Biographers have been good value at previous Writers and Readers Weeks, with their mix of historical imagination and philosophical and formal self-consciousness. Jenny Uglow is the author of the standard biography of the 19th century novelist Elizabeth Gaskell, and has recently published a group study, The Lunar Men: The Friends Who Made the Future 1730-1810. “There is universally something presumptuous in provincial genius” wrote Joseph Priestley, the Birmingham inventor (among many other things) of soda water, and he should have known, being one. Uglow’s book describes the lives of a group including James Watt, Erasmus Darwin (grandfather of Charles) and Josiah Wedgewood from Birmingham. As one reviewer put it, “these were typical 18th century men and so they formed a club”, the Lunar Society because they met at full moon, not for any gothic reasons, but  to ease the return journey in the dark.

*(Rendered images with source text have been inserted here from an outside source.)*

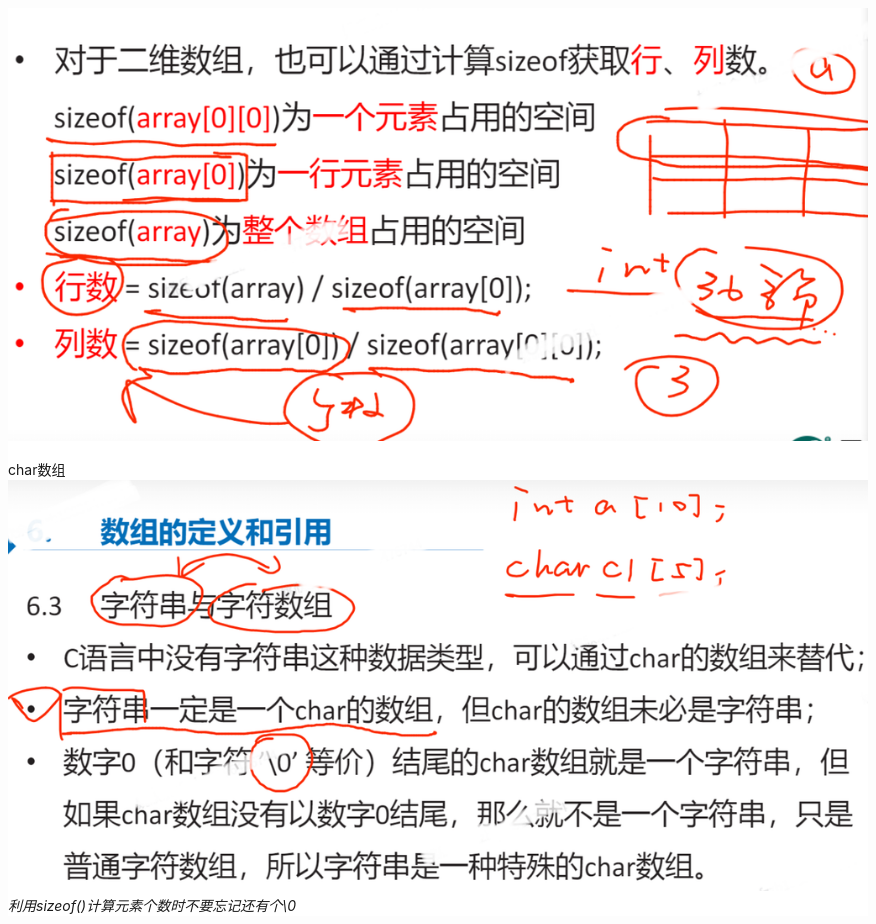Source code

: ![](../images/C语言基础知识收集/99BCB14A950CF5A3F15512DE0FFEFD94.png)

char数组
![](../images/C语言基础知识收集/194652735B8E074DB4C9CAF9557D6B74.png)
*利用sizeof()计算元素个数时不要忘记还有个\0*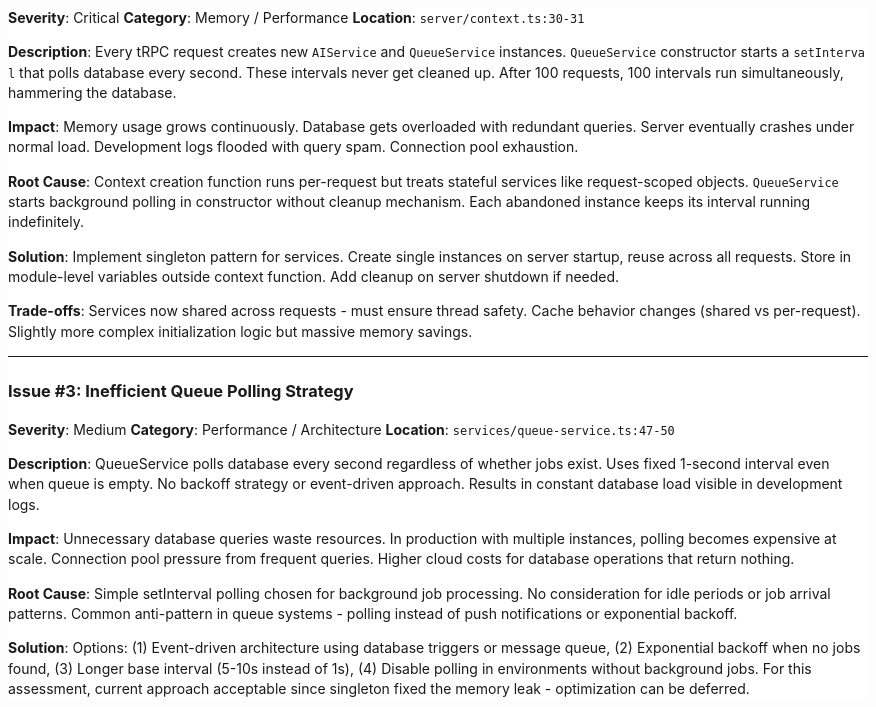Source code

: **Severity**: Critical
**Category**: Memory / Performance
**Location**: `server/context.ts:30-31`

**Description**:
Every tRPC request creates new `AIService` and `QueueService` instances. `QueueService` constructor starts a `setInterval` that polls database every second. These intervals never get cleaned up. After 100 requests, 100 intervals run simultaneously, hammering the database.

**Impact**:
Memory usage grows continuously. Database gets overloaded with redundant queries. Server eventually crashes under normal load. Development logs flooded with query spam. Connection pool exhaustion.

**Root Cause**:
Context creation function runs per-request but treats stateful services like request-scoped objects. `QueueService` starts background polling in constructor without cleanup mechanism. Each abandoned instance keeps its interval running indefinitely.

**Solution**:
Implement singleton pattern for services. Create single instances on server startup, reuse across all requests. Store in module-level variables outside context function. Add cleanup on server shutdown if needed.

**Trade-offs**:
Services now shared across requests - must ensure thread safety. Cache behavior changes (shared vs per-request). Slightly more complex initialization logic but massive memory savings.

---

### Issue #3: Inefficient Queue Polling Strategy

**Severity**: Medium
**Category**: Performance / Architecture
**Location**: `services/queue-service.ts:47-50`

**Description**:
QueueService polls database every second regardless of whether jobs exist. Uses fixed 1-second interval even when queue is empty. No backoff strategy or event-driven approach. Results in constant database load visible in development logs.

**Impact**:
Unnecessary database queries waste resources. In production with multiple instances, polling becomes expensive at scale. Connection pool pressure from frequent queries. Higher cloud costs for database operations that return nothing.

**Root Cause**:
Simple setInterval polling chosen for background job processing. No consideration for idle periods or job arrival patterns. Common anti-pattern in queue systems - polling instead of push notifications or exponential backoff.

**Solution**:
Options: (1) Event-driven architecture using database triggers or message queue, (2) Exponential backoff when no jobs found, (3) Longer base interval (5-10s instead of 1s), (4) Disable polling in environments without background jobs. For this assessment, current approach acceptable since singleton fixed the memory leak - optimization can be deferred.

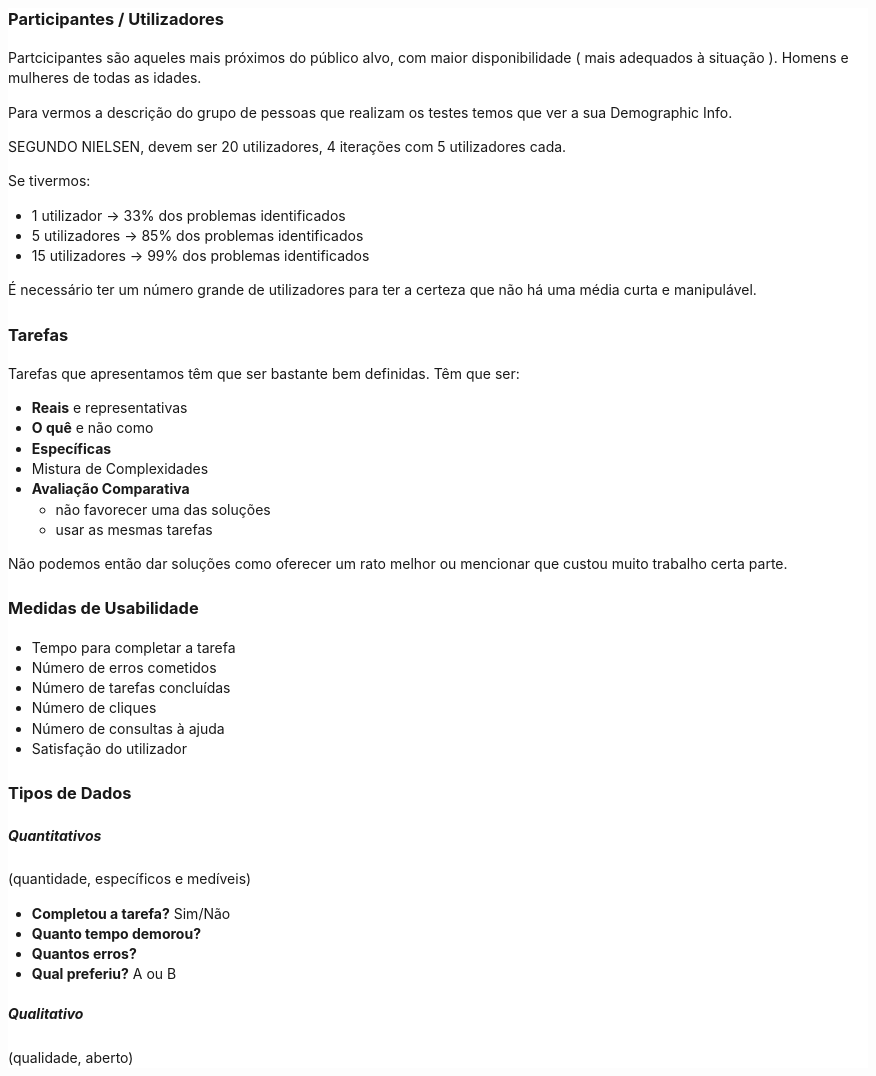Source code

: ### Participantes / Utilizadores

Partcicipantes são aqueles mais próximos do público alvo, com maior disponibilidade ( mais adequados à situação ). Homens e mulheres de todas as idades.

Para vermos a descrição do grupo de pessoas que realizam os testes temos que ver a sua Demographic Info.

SEGUNDO NIELSEN, devem ser 20 utilizadores, 4 iterações com 5 utilizadores cada.

Se tivermos:

-   1 utilizador → 33% dos problemas identificados
-   5 utilizadores → 85% dos problemas identificados
-   15 utilizadores → 99% dos problemas identificados

É necessário ter um número grande de utilizadores para ter a certeza que não há uma média curta e manipulável.

### Tarefas

Tarefas que apresentamos têm que ser bastante bem definidas.
Têm que ser:

-   **Reais** e representativas
-   **O quê** e não como
-   **Específicas**
-   Mistura de Complexidades
-   **Avaliação Comparativa**
    -   não favorecer uma das soluções
    -   usar as mesmas tarefas

Não podemos então dar soluções como oferecer um rato melhor ou mencionar que custou muito trabalho certa parte.

### Medidas de Usabilidade

-   Tempo para completar a tarefa
-   Número de erros cometidos
-   Número de tarefas concluídas
-   Número de cliques
-   Número de consultas à ajuda
-   Satisfação do utilizador

### Tipos de Dados

##### Quantitativos
(quantidade, específicos e medíveis)

-   **Completou a tarefa?** Sim/Não
-   **Quanto tempo demorou?**
-   **Quantos erros?**
-   **Qual preferiu?** A ou B

##### Qualitativo
(qualidade, aberto)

New Zealand readers tend not to read Canadians, and not to read poets other than their own. Which means that Sharon Thesen is probably not as well known as she should be, though one can see her influence on local poets. She lives in Vancouver and writes about the contrast between its spectacular natural and arid urban setting. “Thesen’s lyricism”, a critic warns, “is not unremittingly bright and fragrant, for it lives in and grows out of a world marked by limitation and loss.” She described her early volumes as her “mad”, “sad” and “bad” books. In ‘Being Lost, As Usual” she writes:

                          the roads
fool you or the rivers don’t make sense
& the heights are hard to imagine.
Only how fast you breathe
the thin air clues you in.

 

In “Getting On With It” she commands:

Shakespeare
drag yr mouldy old bones
up these stairs & tell me
what you died of,
I think
I’ve got it
too.

 

But Thesen’s voice has a wider range. Confabulations is a sequence addressed to the poet and novelist Malcolm Lowry, famous for his drunken progress through the bars of Vancouver in the 1940s, where she addresses both his personal darkness and its literary implications. “I wake up,” Thesen’s Lowry declaims, “weeping at the whole grief of the world/strangling my vocabulary.” More recently she has described The Beginning of the Long Dashmarks  as her “glad” period, where the languages of the ordinary and the transcendent are conjured with

                                   rain clouds
kitty litter little things that drive you crazy …
fallen dahlia petals white paper dots from the 3-
hole punch
waiting for him to come …
rain on my ornamental plum.

 

Jane Stafford is currently working with Mark Williams on a study of late 19th century colonial New Zealand literature.